仏典にこんな教えがあります。「心の師となるも、心を師とすることなかれ」。
心から信頼できる師との出会いがあったとしても、我が心を師としてはいけない、ということでしょう。
さて、相談事です。
「今悩んでいることは何ですか?」、「何かわからないことはありませんか?」と問いかけます。
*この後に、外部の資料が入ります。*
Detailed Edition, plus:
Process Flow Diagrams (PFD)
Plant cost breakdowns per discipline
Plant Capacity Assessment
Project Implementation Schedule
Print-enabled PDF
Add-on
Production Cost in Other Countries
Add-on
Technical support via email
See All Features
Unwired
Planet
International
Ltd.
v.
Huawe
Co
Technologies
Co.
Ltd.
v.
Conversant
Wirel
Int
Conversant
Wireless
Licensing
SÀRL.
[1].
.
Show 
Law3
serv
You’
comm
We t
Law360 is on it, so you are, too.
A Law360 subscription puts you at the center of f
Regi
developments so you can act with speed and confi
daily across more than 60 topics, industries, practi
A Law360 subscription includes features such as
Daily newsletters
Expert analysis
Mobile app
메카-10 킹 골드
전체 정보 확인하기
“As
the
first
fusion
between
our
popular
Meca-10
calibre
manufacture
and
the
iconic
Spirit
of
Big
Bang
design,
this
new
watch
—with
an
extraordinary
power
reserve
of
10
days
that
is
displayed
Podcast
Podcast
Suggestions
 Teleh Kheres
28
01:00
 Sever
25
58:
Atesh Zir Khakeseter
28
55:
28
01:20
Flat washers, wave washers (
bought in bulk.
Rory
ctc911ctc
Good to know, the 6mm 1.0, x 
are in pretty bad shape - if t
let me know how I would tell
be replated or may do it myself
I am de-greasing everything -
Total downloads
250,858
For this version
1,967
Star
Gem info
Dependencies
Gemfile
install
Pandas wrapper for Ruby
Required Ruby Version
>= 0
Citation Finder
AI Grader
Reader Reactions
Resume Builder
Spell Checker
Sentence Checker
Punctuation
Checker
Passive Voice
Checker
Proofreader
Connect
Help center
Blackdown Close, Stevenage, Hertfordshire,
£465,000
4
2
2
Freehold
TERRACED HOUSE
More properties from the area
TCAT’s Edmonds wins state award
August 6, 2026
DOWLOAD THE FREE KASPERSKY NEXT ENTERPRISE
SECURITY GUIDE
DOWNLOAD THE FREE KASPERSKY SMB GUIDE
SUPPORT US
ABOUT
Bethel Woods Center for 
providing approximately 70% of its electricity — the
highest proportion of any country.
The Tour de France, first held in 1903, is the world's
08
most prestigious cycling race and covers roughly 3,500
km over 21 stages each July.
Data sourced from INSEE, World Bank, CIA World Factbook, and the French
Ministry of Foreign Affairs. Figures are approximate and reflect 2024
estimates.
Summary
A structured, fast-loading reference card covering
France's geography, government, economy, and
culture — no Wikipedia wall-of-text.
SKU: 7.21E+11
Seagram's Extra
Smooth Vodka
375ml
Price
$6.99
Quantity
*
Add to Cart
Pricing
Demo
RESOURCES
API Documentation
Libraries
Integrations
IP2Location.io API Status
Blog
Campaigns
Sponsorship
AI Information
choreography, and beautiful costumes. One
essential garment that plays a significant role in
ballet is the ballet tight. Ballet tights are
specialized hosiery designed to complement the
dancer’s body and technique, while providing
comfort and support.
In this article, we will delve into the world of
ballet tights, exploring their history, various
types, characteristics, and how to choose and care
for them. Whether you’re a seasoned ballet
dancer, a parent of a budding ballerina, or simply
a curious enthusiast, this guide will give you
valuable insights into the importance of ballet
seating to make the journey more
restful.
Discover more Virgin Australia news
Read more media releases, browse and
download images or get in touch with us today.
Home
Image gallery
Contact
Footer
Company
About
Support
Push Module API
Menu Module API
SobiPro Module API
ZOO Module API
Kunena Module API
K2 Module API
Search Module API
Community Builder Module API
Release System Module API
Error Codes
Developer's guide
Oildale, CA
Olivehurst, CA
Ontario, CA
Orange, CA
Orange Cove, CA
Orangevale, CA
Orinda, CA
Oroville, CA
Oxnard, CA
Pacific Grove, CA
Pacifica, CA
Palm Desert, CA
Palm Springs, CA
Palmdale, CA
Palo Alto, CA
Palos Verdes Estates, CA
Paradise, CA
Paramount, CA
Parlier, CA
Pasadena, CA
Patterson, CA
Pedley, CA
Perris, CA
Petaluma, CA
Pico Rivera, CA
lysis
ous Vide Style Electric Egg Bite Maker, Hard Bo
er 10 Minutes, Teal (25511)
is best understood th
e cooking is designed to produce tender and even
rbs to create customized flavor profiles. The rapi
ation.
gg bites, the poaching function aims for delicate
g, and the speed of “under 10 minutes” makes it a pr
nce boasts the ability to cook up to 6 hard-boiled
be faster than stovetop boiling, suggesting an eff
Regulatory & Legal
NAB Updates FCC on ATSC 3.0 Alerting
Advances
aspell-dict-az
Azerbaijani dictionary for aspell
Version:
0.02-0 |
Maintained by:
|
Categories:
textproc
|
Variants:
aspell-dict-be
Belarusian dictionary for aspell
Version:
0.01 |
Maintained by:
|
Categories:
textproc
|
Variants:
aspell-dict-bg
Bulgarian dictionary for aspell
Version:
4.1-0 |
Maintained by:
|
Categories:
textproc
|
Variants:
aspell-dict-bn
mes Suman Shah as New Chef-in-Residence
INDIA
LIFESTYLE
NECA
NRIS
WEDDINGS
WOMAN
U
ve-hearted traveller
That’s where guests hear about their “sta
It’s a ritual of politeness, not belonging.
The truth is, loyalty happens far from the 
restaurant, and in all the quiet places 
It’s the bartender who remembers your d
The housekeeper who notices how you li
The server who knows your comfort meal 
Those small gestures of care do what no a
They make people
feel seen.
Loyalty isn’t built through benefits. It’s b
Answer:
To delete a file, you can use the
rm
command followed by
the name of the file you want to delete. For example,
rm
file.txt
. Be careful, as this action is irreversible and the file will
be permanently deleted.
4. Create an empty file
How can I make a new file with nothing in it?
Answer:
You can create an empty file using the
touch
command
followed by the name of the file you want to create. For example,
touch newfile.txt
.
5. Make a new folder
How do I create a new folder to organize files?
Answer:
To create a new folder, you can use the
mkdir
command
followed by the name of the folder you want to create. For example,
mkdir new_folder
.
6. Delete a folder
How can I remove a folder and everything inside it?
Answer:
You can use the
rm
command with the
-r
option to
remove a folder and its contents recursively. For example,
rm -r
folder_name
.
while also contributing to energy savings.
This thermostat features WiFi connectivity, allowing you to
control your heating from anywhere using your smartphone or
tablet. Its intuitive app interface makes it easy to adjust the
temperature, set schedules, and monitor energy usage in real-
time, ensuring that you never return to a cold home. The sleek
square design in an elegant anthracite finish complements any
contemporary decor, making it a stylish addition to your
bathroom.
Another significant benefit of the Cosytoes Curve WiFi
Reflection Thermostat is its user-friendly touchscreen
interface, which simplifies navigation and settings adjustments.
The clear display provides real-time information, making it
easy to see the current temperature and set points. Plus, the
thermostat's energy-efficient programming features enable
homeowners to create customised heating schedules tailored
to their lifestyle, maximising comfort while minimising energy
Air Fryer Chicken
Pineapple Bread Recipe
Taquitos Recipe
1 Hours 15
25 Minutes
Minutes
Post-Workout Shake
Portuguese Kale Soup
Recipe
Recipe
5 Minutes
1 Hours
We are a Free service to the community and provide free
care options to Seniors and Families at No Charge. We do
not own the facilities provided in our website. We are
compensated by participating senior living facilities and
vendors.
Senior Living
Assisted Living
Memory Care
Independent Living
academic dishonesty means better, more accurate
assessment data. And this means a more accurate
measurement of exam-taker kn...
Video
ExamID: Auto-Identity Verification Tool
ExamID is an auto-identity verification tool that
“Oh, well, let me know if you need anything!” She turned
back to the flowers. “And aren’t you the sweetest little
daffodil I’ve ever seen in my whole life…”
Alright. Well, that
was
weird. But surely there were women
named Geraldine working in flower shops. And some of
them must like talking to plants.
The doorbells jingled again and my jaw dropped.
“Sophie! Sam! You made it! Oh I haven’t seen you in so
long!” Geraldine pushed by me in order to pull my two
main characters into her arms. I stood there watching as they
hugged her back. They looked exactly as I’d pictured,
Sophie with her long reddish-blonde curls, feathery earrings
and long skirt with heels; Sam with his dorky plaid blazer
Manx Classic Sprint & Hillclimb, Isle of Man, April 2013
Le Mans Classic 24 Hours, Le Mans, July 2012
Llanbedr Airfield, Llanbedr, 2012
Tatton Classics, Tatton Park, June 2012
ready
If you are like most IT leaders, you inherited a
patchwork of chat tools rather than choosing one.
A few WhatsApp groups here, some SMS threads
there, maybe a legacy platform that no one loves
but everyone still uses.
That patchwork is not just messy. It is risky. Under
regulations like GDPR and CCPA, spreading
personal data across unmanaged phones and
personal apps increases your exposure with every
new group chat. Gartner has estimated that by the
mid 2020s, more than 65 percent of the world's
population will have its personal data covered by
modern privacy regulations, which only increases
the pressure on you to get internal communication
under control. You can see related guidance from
そんな問いに相談事が出てこない。心の内にある棘(とげ)をこちらに吐露できない。
そもそも、そんな習性を持ち合わせていないようにも見えます。
ぶつかり合うような関係を避ける。関係性が濃いほど、素顔の自分は見せない。
そんな関係性を大切に(あるいは、習性として)固持しているかのようにも見える若者たち。そんな彼らは、まるで予定調和が常に念頭にあるように、良好な人間関係を構築してきた、と書きます(あるいは、口頭で述べます)。
中学生から大学生まで、至極うまくやってきた、というのです。
人間同士、私など、今でもいたるところでコンフリクト(意見や感情の衝突)を起こしています。私が子ども、ということもありますが…。
ぶつかりあいの中で何かを学ぶ。生きていく上で反抗や対立がつきものです。何も、誰かとけんかをした、というようなものではなく、自分の思いと噛み合わない何かを解決するために、他者と議論する。容易ではない人生をどう生きるか、反抗の中でその答えを探し出す。反抗の先には、社会への順応(あるいは適応)があるのかもしれません。そのまま、反抗のままの行き方だってあるでしょう。
人に話しを聞いてもらう、相談に乗ってもらう。
このことにとって、積極的に人の話を聞く、ということも大切でしょう。
聞かなければ、聞いてくれない。それが当たり前のことだとすれば、いくつのなっても、相談することはとても大切なことになるでしょう。